The Politics of Protectionism: The Cartoon Forum

Jill McGreal discusses the politics of funding for animation via the European Union's CARTOON initiative, which is trying to create the infrastructure for a transnational industry.

CARTOON runs other major programs, including training schemes and the studio grouping scheme. Under this latter scheme, European companies are encouraged to come together in joint ventures for which the successful applicants receive subsidies with which to attend markets, produce promotional material and administer co-productions. Last, but certainly not least, CARTOON runs the Cartoon D'Or (The Golden Cartoon), a prize worth 35,000 ECUs which is awarded yearly at the Forum to the best European animated film, an amount which the filmmaker must commit towards a new project. This year the Cartoon D'Or was awarded to Tyron Montgomery for his outstanding first film, Quest.

Promoting European Animation
CARTOON's mandate is to create a European industrial base for animation. Its policies are openly projectionist and designed to provide a ready supply of indigenous product for European television screens and to promote European animation within the competitive international television market. For "international" read American, although CARTOON's policies are not so much anti-American as pro-European--there is a difference. CARTOON has been very successful. Their Appraisal 1988-1995, published at the close of MEDIA I, reports on the facts and figures: an increase of 50% over 5 years of European series being broadcast on European television, an increase in annual production to 700 hours from 60 in 1986, the beginning of long format series production, something that was inconceivable in 1988, and so on.

Fortunately for CARTOON the business environment has also changed and the amount of available resources has kept pace with the increased number of projects looking for funding, although whether this is a direct effect of CARTOON's actions is moot. It could just be a global recognition of the potential value of children's programming, without which all of CARTOON's most strenuous efforts would not have yielded the same spectacular results. But the counter-argument could run something like this: local broadcasters have a choice of acquiring or commissioning product for their schedules. It's cheaper to acquire, but it's potentially lucrative to invest in product where the back end earns money from several revenue streams. It's unlikely that local broadcasters would have an opportunity to invest in foreign (American) projects where the sale of equity begins and ends in the foreign domestic market. But if a local broadcaster is offered local projects which are of a high enough standard to compete internationally for revenues from sales, video, merchandising, etc., then that local broadcaster is more likely to want to invest in those local projects.

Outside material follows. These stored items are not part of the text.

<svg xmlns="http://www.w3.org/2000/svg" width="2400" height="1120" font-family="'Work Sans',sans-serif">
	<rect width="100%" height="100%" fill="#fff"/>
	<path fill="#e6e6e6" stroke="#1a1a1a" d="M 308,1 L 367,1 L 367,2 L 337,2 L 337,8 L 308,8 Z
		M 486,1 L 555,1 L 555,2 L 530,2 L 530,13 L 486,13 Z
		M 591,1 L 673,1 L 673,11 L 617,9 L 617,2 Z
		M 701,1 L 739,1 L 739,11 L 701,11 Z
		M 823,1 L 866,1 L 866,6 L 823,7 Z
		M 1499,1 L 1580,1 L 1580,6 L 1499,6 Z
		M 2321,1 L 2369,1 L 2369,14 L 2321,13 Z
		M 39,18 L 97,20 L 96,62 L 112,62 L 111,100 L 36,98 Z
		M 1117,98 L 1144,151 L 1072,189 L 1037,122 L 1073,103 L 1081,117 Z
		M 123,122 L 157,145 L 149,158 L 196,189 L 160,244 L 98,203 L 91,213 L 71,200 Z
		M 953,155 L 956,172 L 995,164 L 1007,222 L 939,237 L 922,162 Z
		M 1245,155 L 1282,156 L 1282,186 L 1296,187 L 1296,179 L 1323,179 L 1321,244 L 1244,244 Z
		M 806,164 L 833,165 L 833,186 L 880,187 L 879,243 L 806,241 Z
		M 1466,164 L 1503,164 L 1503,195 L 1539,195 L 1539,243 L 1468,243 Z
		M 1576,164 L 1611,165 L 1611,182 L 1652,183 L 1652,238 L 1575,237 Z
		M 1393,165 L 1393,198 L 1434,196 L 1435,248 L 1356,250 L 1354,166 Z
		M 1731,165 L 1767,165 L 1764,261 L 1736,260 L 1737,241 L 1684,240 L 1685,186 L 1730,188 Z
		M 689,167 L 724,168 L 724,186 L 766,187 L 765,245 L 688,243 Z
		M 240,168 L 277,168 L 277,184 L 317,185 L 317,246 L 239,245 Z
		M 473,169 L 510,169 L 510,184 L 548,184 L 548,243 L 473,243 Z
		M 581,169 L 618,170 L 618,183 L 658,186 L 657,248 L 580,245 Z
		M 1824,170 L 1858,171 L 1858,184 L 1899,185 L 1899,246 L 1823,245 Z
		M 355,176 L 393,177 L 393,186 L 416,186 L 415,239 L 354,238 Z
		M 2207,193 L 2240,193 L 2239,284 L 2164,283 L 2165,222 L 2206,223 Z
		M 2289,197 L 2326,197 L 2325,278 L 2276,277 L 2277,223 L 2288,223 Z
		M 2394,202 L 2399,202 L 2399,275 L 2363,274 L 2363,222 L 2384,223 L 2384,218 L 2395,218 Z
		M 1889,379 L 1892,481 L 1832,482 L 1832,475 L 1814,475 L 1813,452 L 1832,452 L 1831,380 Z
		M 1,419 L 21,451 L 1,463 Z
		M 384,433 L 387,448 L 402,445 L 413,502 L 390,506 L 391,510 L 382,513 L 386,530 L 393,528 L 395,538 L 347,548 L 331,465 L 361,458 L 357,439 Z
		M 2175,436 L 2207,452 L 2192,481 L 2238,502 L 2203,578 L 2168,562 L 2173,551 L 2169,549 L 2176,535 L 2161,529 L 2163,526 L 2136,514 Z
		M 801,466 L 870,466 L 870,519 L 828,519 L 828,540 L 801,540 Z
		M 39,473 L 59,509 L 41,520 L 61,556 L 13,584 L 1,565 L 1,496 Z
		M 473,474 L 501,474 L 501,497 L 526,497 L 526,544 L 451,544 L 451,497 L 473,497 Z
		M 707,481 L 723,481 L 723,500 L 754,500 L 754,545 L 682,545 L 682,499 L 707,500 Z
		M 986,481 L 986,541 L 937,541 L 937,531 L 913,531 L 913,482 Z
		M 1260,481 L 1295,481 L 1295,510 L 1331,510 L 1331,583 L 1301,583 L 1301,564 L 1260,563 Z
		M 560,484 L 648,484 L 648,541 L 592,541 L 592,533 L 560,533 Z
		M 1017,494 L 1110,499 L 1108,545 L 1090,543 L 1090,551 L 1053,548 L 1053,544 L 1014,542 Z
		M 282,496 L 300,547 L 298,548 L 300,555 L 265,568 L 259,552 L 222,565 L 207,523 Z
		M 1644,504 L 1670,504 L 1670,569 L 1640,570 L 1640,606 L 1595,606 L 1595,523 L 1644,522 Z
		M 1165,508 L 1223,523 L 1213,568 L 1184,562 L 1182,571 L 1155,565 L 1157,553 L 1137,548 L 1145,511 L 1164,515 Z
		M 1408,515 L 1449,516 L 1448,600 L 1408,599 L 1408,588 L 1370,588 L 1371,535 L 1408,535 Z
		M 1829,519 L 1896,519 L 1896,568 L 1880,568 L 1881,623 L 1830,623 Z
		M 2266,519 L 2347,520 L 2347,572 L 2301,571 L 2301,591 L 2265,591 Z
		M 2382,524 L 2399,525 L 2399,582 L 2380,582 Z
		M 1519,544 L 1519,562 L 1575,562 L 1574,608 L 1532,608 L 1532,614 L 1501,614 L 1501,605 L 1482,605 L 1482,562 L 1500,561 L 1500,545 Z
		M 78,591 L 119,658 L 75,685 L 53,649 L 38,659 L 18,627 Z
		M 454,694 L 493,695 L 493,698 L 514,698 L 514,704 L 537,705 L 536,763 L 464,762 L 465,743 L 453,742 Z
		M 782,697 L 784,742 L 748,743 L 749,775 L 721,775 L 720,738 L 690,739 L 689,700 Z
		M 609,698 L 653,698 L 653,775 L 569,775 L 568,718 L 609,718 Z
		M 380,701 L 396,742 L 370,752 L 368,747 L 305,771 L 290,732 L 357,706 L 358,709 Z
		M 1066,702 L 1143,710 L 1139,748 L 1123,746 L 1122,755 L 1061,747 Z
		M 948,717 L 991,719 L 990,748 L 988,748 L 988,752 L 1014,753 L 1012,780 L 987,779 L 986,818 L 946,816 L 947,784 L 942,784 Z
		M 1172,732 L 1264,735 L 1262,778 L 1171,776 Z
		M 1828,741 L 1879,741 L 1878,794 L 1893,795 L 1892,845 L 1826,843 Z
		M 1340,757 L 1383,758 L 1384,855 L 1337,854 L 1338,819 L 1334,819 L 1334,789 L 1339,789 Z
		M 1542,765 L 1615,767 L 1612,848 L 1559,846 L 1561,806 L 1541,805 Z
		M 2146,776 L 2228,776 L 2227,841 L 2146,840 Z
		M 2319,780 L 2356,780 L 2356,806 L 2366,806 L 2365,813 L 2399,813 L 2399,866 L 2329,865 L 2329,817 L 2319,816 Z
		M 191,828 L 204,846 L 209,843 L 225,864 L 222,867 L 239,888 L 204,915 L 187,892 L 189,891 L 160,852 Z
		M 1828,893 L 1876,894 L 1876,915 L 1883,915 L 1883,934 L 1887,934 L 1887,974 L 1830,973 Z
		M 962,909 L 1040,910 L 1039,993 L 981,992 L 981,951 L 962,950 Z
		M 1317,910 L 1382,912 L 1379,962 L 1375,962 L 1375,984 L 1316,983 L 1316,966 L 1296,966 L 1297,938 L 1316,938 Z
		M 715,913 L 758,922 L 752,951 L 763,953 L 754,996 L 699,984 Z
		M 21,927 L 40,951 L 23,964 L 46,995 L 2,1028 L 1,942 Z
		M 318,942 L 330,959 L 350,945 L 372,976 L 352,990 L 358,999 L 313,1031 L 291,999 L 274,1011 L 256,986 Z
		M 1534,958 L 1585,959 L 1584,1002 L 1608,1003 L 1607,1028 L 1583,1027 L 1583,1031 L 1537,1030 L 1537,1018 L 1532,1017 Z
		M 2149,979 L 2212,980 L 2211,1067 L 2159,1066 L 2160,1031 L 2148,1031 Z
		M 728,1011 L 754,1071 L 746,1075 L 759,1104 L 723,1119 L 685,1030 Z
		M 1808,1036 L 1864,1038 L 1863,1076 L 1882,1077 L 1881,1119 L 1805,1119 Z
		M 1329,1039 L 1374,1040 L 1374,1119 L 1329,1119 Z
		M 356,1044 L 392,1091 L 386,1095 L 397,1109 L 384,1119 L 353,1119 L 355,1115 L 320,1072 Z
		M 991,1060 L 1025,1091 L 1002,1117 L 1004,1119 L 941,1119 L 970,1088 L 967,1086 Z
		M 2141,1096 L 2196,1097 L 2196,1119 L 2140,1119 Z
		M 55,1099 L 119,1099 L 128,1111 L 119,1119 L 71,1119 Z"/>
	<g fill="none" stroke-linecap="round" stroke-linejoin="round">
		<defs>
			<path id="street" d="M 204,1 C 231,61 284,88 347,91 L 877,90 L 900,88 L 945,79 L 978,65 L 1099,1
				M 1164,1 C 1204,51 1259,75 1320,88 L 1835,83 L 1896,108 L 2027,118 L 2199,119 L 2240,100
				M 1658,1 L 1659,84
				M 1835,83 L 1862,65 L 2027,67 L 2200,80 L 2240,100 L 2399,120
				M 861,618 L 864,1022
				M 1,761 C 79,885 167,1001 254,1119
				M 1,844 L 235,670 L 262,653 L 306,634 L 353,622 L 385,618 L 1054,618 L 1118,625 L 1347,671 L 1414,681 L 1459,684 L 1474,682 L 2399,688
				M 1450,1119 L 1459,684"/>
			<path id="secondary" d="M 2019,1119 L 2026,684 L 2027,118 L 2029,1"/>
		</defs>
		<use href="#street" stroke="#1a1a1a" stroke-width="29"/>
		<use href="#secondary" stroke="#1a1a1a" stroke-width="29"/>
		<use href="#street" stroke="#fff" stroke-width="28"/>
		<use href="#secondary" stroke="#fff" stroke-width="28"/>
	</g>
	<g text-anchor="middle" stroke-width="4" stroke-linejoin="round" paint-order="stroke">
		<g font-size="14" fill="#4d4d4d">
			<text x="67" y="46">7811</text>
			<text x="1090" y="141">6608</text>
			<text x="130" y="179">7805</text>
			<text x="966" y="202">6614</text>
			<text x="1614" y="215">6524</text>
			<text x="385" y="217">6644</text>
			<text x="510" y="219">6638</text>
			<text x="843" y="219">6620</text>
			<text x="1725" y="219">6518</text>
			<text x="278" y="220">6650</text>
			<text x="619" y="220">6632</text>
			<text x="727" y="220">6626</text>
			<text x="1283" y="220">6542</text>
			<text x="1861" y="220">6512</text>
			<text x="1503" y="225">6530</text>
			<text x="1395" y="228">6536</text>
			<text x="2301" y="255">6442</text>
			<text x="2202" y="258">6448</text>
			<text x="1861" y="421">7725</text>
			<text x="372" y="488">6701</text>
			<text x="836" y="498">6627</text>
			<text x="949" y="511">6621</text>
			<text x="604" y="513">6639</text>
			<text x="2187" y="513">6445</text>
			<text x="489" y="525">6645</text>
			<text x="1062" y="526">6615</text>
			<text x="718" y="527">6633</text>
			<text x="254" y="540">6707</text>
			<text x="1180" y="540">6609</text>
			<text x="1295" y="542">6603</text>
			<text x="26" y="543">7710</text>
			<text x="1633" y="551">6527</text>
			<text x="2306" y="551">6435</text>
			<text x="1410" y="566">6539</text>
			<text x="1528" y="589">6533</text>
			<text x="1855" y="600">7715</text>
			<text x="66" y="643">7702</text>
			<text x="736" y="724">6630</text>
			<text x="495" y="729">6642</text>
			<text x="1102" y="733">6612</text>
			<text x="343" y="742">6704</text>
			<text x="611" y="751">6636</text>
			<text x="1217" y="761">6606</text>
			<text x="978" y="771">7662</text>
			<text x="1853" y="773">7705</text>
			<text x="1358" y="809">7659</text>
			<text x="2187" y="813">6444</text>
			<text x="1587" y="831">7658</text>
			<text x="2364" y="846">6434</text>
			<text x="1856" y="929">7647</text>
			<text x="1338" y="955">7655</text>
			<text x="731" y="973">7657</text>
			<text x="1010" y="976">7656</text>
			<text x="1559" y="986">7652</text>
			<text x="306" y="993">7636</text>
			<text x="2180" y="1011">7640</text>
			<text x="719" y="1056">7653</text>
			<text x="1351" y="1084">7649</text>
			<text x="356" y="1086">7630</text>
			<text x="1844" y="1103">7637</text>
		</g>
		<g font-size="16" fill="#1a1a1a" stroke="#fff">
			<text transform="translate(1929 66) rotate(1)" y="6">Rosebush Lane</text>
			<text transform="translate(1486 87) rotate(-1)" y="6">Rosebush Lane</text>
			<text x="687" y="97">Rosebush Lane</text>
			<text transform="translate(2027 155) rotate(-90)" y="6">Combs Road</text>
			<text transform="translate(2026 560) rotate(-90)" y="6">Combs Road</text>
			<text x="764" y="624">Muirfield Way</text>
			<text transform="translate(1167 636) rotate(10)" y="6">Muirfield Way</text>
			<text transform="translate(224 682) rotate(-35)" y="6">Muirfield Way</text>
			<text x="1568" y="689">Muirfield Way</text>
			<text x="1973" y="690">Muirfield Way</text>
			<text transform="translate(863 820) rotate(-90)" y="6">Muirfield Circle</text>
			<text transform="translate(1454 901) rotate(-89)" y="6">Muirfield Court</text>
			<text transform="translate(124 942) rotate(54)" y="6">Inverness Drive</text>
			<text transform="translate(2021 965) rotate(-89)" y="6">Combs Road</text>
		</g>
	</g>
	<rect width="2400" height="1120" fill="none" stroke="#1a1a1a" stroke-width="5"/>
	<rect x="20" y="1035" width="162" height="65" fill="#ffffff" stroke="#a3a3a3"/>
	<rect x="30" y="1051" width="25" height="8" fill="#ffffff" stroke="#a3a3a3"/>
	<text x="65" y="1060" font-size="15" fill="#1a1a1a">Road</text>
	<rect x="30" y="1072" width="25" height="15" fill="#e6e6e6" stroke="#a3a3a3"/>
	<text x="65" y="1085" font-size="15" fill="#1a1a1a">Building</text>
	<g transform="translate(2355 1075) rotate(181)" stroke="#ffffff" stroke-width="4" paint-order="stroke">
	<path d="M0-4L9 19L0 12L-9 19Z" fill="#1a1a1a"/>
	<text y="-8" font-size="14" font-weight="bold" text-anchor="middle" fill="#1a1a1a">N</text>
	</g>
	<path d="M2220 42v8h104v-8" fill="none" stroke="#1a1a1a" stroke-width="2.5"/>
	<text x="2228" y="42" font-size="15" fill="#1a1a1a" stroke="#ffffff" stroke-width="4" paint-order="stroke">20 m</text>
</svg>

The big money comes from merchandising, a fact which every parent will instantly appreciate. But it's a fact that of any 10 programs being scheduled at any one time in the UK, less than half will be British and only one of them will achieve any merchandise success at all. In the video retail stores 68% of sales are Disney titles and the rest of the shelf space is purchased by the companies with the biggest marketing spends. British titles may find their way into a grubby little space on the bottom shelf behind the pillar.